### Data for processing
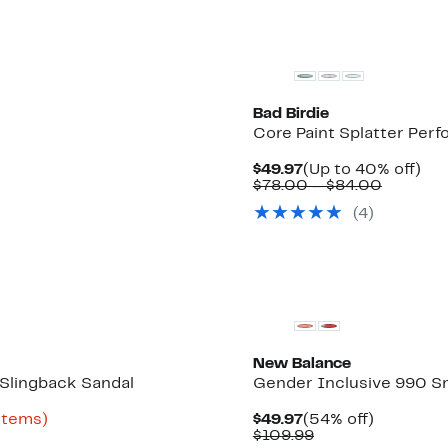
Bad Birdie
Core Paint Splatter Perf
Current
Up
$49.97
(Up to 40% off)
Price
Compar
to
$78.00 – $84.00
$49.97
value
40
(
4
)
$78.00
off.
to
$84.00
New
New Balance
Slingback Sandal
Gender Inclusive 990 Sne
Up
Current
54%
 items)
$49.97
(54% off)
to
Price
Comparable
off.
$109.99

### What to do
Write out the data word for word. Any picture is to be skipped.

### Output of the exercise
Bad Birdie
Core Paint Splatter Perf
Current
Up
$49.97
(Up to 40% off)
Price
Compar
to
$78.00 – $84.00
$49.97
value
40
(
4
)
$78.00
off.
to
$84.00
New
New Balance
Slingback Sandal
Gender Inclusive 990 Sne
Up
Current
54%
 items)
$49.97
(54% off)
to
Price
Comparable
off.
$109.99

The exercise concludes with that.